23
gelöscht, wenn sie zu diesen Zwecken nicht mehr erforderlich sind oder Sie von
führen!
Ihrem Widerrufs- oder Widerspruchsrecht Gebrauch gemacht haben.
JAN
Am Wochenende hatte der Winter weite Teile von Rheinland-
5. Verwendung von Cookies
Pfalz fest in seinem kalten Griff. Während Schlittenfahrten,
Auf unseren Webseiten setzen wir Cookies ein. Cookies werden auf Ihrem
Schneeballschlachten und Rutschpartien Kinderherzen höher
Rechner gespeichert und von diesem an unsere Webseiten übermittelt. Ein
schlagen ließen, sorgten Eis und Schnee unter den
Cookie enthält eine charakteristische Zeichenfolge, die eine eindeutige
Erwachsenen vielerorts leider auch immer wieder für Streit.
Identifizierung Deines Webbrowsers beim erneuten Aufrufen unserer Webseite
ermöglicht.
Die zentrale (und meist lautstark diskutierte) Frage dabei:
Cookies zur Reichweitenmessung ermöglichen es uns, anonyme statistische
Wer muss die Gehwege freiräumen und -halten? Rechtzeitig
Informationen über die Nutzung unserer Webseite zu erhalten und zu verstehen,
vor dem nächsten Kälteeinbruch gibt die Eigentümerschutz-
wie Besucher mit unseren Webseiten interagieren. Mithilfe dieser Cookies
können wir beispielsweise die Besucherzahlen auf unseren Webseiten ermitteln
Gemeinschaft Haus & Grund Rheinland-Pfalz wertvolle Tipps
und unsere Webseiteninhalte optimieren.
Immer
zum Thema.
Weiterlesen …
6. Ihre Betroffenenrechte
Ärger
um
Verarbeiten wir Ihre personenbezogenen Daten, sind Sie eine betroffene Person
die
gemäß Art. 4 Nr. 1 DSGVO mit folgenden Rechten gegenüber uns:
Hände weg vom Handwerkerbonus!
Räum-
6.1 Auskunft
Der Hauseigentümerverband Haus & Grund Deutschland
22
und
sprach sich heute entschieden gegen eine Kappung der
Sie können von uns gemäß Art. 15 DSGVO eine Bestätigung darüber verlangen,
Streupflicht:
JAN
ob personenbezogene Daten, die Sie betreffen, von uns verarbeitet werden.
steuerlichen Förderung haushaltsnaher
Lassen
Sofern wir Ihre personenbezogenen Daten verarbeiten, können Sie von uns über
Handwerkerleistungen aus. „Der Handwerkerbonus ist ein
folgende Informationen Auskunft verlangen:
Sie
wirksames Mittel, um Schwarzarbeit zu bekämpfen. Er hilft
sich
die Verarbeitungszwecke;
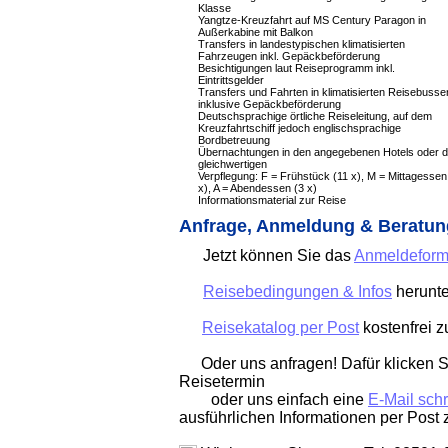
Klasse
Yangtze-Kreuzfahrt auf MS Century Paragon in
Außerkabine mit Balkon
Transfers in landestypischen klimatisierten
Fahrzeugen inkl. Gepäckbeförderung
Besichtigungen laut Reiseprogramm inkl.
Eintrittsgelder
Transfers und Fahrten in klimatisierten Reisebusse
inklusive Gepäckbeförderung
Deutschsprachige örtliche Reiseleitung, auf dem
Kreuzfahrtschiff jedoch englischsprachige
Bordbetreuung
Übernachtungen in den angegebenen Hotels oder 
gleichwertigen
Verpflegung: F = Frühstück (11 x), M = Mittagessen
x), A = Abendessen (3 x)
Informationsmaterial zur Reise
Anfrage, Anmeldung & Beratun
Jetzt können Sie das
Anmeldeform
Reisebedingungen & Infos
herunte
Reisekatalog per Post
kostenfrei 
Oder uns anfragen! Dafür klicken Si
Reisetermin
oder uns einfach eine
E-Mail sch
ausführlichen Informationen per Post 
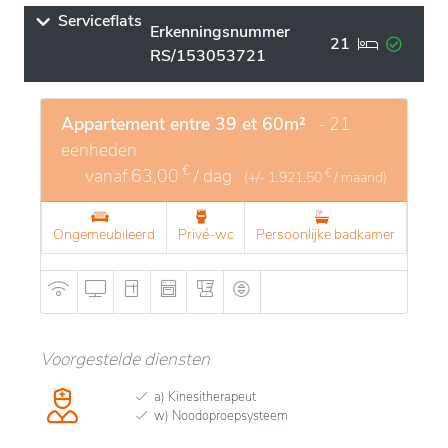
gemakkelijke toegang biedt tot winkels, openbaar
Serviceflats
vervoer en essentiële diensten. De directe omgeving
Erkenningsnummer
21
is rustig, met weinig verkeer, ideaal voor wie op zoek
RS/153053721
is naar een serene sfeer.
De instelling biedt moderne en comfortabele
Appartement entre 39 et 60m²
- 21
faciliteiten, met ruimtes die aangepast zijn aan de
eenheden
behoeften van de bewoners. Het combineert
€
vanaf
63,00
/ dag
€
(+/-
1.921,50
/ maand)
gezelligheid en veiligheid, met een zorg op maat van
hoge kwaliteit. Er worden verschillende diensten
Ongemeubileerd
Privé-wc
Persoonlijke badkamer
aangeboden, zoals recreatieve activiteiten, medische
zorg en persoonlijke opvolging. De warme en
zorgzame sfeer zorgt ervoor dat iedereen zich thuis
voelt, terwijl ze omringd worden door attent en
gekwalificeerd personeel.
Voorgestelde diensten
a) Kinesitherapeut
w) Noodoproepsysteem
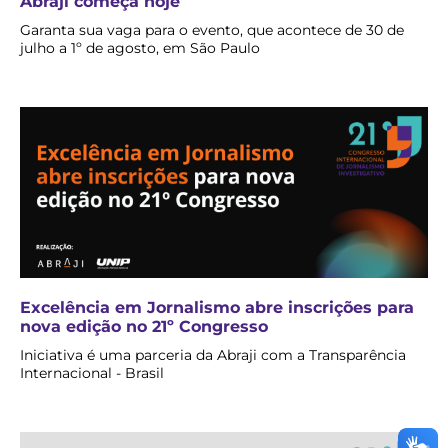
Abraji começa hoje
Garanta sua vaga para o evento, que acontece de 30 de
julho a 1º de agosto, em São Paulo
Excelência em Jornalismo abre inscrições para
nova edição no 21º Congresso
Iniciativa é uma parceria da Abraji com a Transparência
Internacional - Brasil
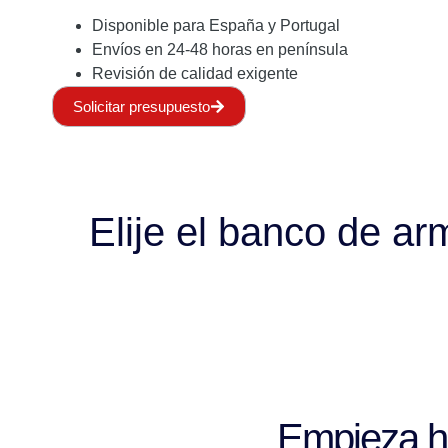
Disponible para España y Portugal
Envíos en 24-48 horas en península
Revisión de calidad exigente
Solicitar presupuesto
Elije el banco de a
Empieza hoy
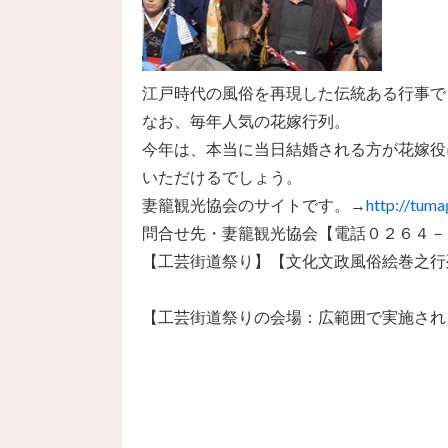
江戸時代の風俗を再現した伝統ある行事で
なお、毎年人気の花嫁行列。
今年は、本当に当日結婚される方が花嫁役
いただけるでしょう。
妻籠観光協会のサイトです。→
http://tuma
問合せ先・妻籠観光協会【電話０２６４－
【工芸街道祭り】【文化文政風俗絵巻之行
【工芸街道祭りの会場：広範囲で実施され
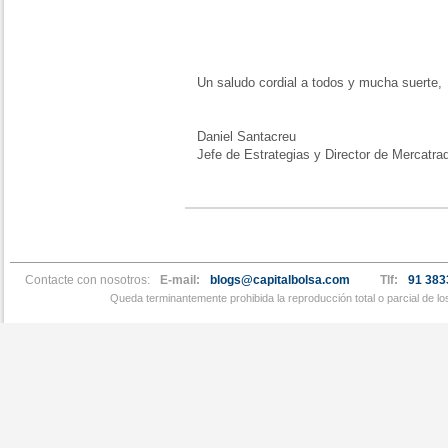
Un saludo cordial a todos y mucha suerte,
Daniel Santacreu
Jefe de Estrategias y Director de Mercatra
Contacte con nosotros:
E-mail:
blogs@capitalbolsa.com
Tlf:
91 383
Queda terminantemente prohibida la reproducción total o parcial de l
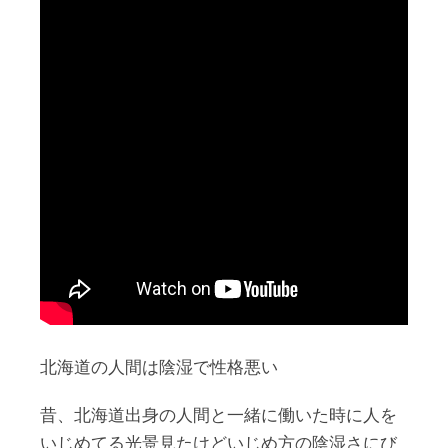
北海道の人間は陰湿で性格悪い
昔、北海道出身の人間と一緒に働いた時に人を
いじめてる光景見たけどいじめ方の陰湿さにび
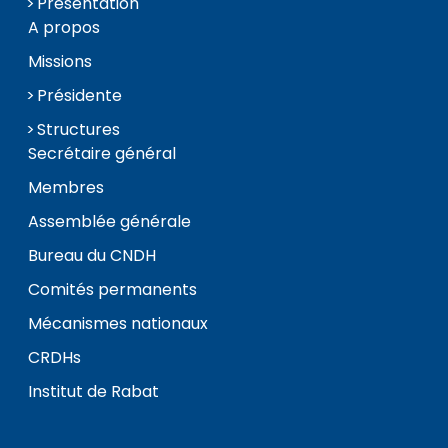
Présentation
A propos
Missions
Présidente
Structures
Secrétaire général
Membres
Assemblée générale
Bureau du CNDH
Comités permanents
Mécanismes nationaux
CRDHs
Institut de Rabat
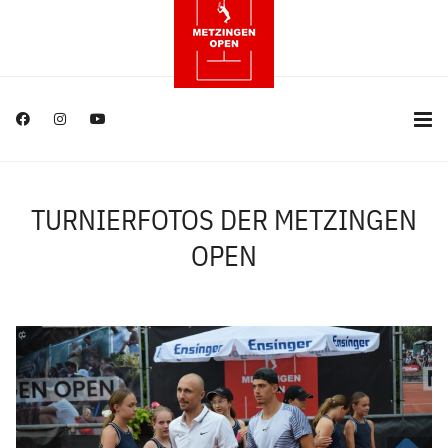
TURNIERFOTOS DER METZINGEN
OPEN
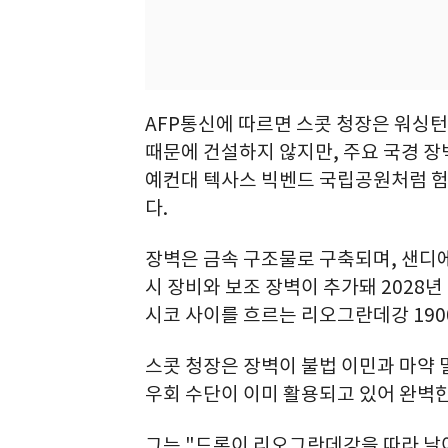
AFP통신에 따르면 스콧 청장은 워싱
때문에 건설하지 않지만, 주요 국경 장
예컨대 텍사스 빅벤드 국립공원처럼 험
다.
장벽은 금속 구조물로 구축되며, 샌디
시 장비와 보조 장벽이 추가돼 2028
시코 사이를 흐르는 리오그란데강 190
스콧 청장은 장벽이 불법 이민과 마약 
우회 수단이 이미 활용되고 있어 완벽
그는 "드론이 리오그란데강을 따라 날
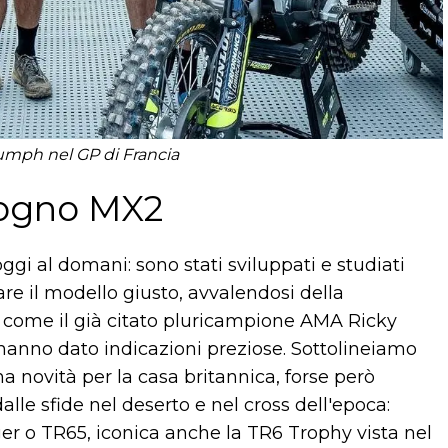
iumph nel GP di Francia
 sogno MX2
oggi al domani: sono stati sviluppati e studiati
are il modello giusto, avvalendosi della
, come il già citato pluricampione AMA Ricky
anno dato indicazioni preziose. Sottolineiamo
 novità per la casa britannica, forse però
lle sfide nel deserto e nel cross dell'epoca:
er o TR65, iconica anche la TR6 Trophy vista nel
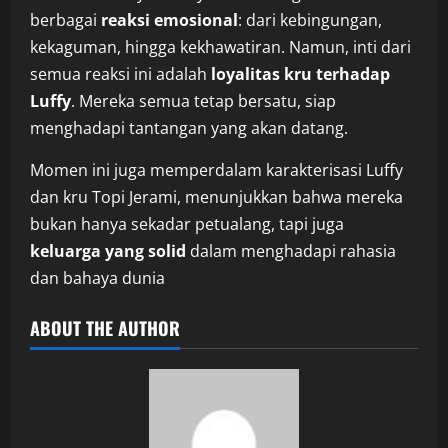
berbagai
reaksi emosional
: dari kebingungan,
kekaguman, hingga kekhawatiran. Namun, inti dari
semua reaksi ini adalah
loyalitas kru terhadap
Luffy
. Mereka semua tetap bersatu, siap
menghadapi tantangan yang akan datang.
Momen ini juga memperdalam karakterisasi Luffy
dan kru Topi Jerami, menunjukkan bahwa mereka
bukan hanya sekadar petualang, tapi juga
keluarga yang solid
dalam menghadapi rahasia
dan bahaya dunia
ABOUT THE AUTHOR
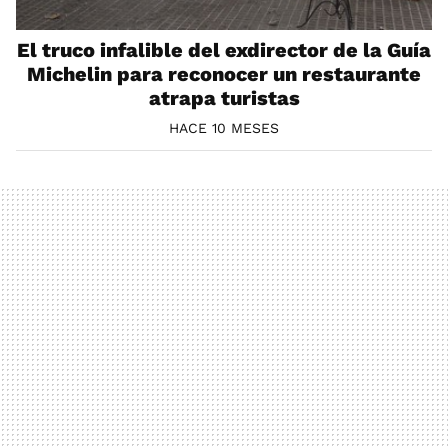
El truco infalible del exdirector de la Guía
Michelin para reconocer un restaurante
atrapa turistas
HACE 10 MESES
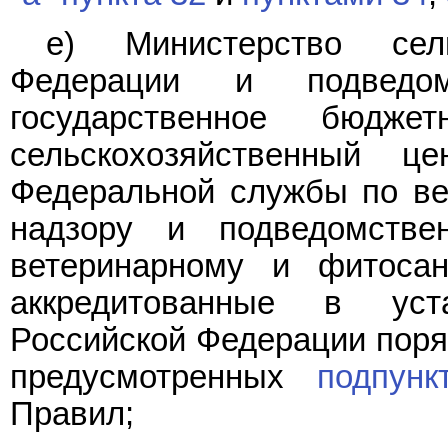
е) Министерство сель
Федерации и подведом
государственное бюдже
сельскохозяйственный це
Федеральной службы по ве
надзору и подведомств
ветеринарному и фитосан
аккредитованные в уста
Российской Федерации поряд
предусмотренных
подпун
Правил;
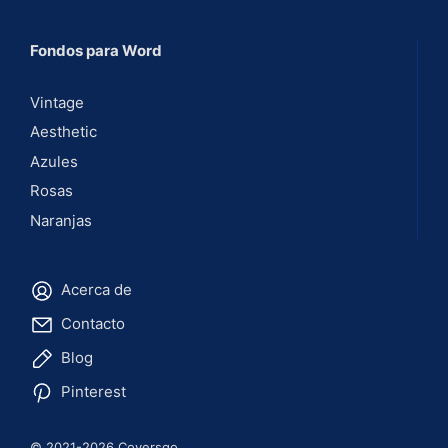
Fondos para Word
Vintage
Aesthetic
Azules
Rosas
Naranjas
Acerca de
Contacto
Blog
Pinterest
© 2021-2026 Coversgo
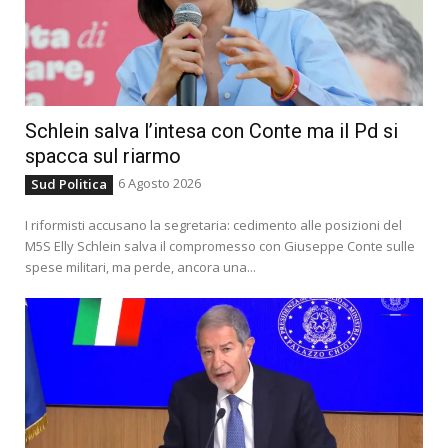
Schlein salva l’intesa con Conte ma il Pd si
spacca sul riarmo
6 Agosto 2026
Sud Politica
I riformisti accusano la segretaria: cedimento alle posizioni del
M5S Elly Schlein salva il compromesso con Giuseppe Conte sulle
spese militari, ma perde, ancora una...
========================================================================
Work item> From the records above, pick out and copy each line holding the word "Gepäckbeförderung".

Task output>
Fahrzeugen inkl. Gepäckbeförderung
inklusive Gepäckbeförderung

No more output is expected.